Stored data
-- Opening Marker --
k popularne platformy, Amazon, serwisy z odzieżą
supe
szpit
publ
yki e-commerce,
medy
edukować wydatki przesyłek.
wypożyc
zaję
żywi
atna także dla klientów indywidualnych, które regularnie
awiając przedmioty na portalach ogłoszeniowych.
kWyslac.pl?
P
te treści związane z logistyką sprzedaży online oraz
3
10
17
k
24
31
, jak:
-- Closing Marker --
-- Opening Marker --
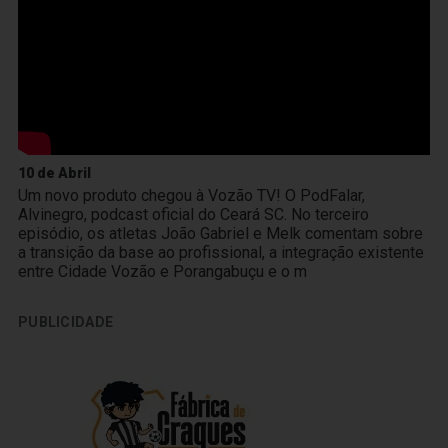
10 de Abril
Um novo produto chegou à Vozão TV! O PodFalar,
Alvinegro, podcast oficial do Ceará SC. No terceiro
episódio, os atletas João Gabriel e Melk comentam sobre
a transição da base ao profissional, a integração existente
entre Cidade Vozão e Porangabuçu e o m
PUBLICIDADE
-- Closing Marker --
-- Opening Marker --
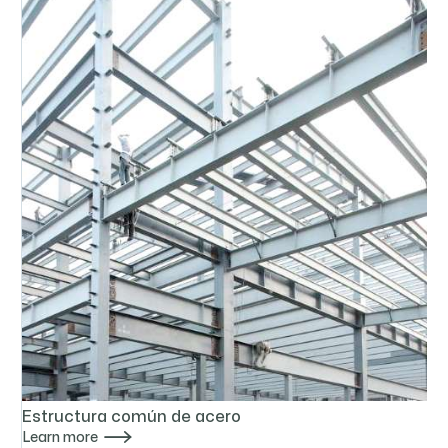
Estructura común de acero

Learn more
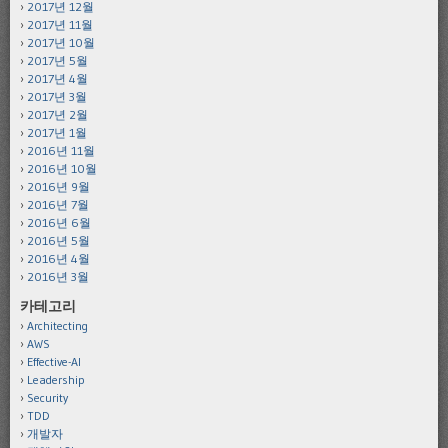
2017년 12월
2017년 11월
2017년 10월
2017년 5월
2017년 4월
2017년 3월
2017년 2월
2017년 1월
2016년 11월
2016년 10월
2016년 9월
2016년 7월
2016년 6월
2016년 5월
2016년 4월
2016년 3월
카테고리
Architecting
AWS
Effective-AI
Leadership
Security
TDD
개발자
-- Closing Marker --
→ YOUR OBJECTIVE
Count the lines of the material above that contain the string "Vozão". Reply with the number only.

→ WRITTEN SOLUTION
2